The wolf, the horse, the frog and the whale
How do you fit a frog, a humpback whale, a wolf, and a horse in a last floor apartment of Harlem, New York City? This is not a funny riddle (I guess it could be), but the actual question that we just formulated in our living room, after conducting a very intense discussion on totem animals and what we believe one is. The whole conversation came up as my co-fellow Katie tells the story of when, while taking a course on ‘Alternative treatments’ during her Masters of Public Health, a professor guided the whole class into a guided imagery, for which they walked through a forest, dived into a cave to the center of the earth and reached a clearing. At the clearing Katie sat down, thinking that the whole thing was not going to work. It was then that she turned around to face an old, wise-looking wolf. I suppose I met my totem animal – the horse – through a guided imagery as well. It was not one about totem animals, actually quite far from it. But hey, nonetheless I met him. Liz did not provide details on the modality of the encounter but hers is a humpback whale, she knows it. We read the traditional interpretation and that’s the one – no doubts about that: the characteristic trait of the humpback whale is nurturing and I happily admit that had it not been for Liz cooking many a meal for me this year, I would have probably starved during the fellowship. As per Taiki he appears not to have had a formal encounter with his totem animal yet, but he just knows that it is the frog. ‘The frog is a symbol of fertility’ he reads from a description of the totem and the three of us giggle. ‘Oh well’ he asserts ‘You know I am passionate about reproductive health’.

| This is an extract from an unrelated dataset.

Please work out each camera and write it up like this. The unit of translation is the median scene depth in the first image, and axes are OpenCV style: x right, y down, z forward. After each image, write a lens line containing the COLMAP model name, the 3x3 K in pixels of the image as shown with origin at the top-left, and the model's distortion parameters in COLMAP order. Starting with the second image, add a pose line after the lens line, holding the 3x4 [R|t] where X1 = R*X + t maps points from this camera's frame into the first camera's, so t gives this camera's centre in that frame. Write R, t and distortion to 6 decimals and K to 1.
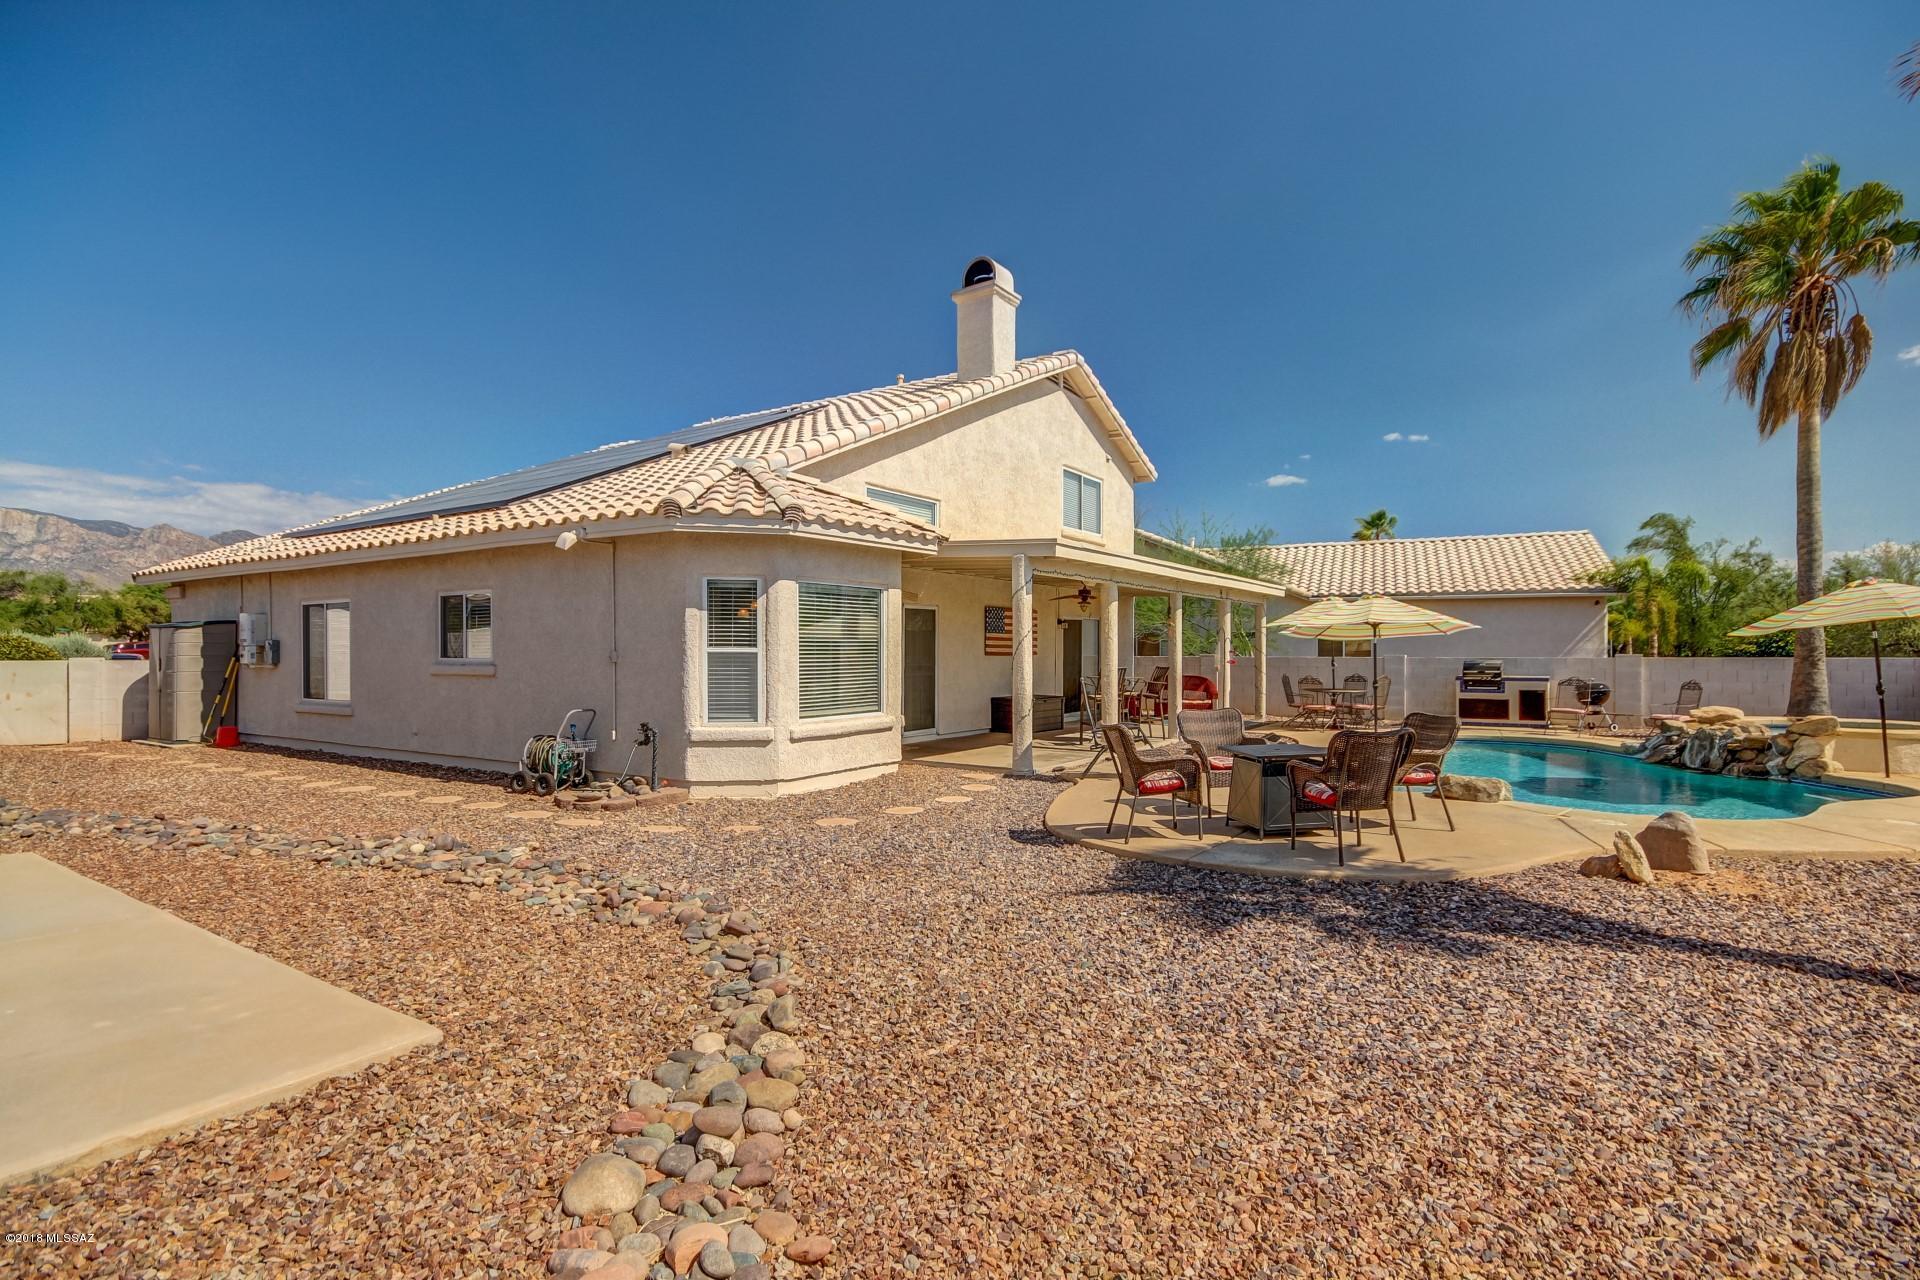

Whether we believe in totem animals or not, I think there is a strong parallel in the diversity of our spirit animals and in the differences in our characters. I very much doubt that four people like us would have ever even crossed each other’s path, had it not been for this fellowship. And yet, notwithstanding the differences amongst us, and the occasional discontent about “whose-dishes-are-these-in-the-sink-they-have-been-here-for-a-while” we managed to create our own equilibrium and we have become truly good friends, who care for each other and cherish each other’s company. Thanks to this fellowship year, we have not just learnt a lot about global health, but also (and perhaps sometimes more important) we have become more wholesome human beings, polishing each other’s characters through diversity and companionship. Had it not been for this adventure, the whale would have kept below water, the horse would have run away from the wolf, and the wolf would have met the frog at the pond but they probably would have minded each their own business.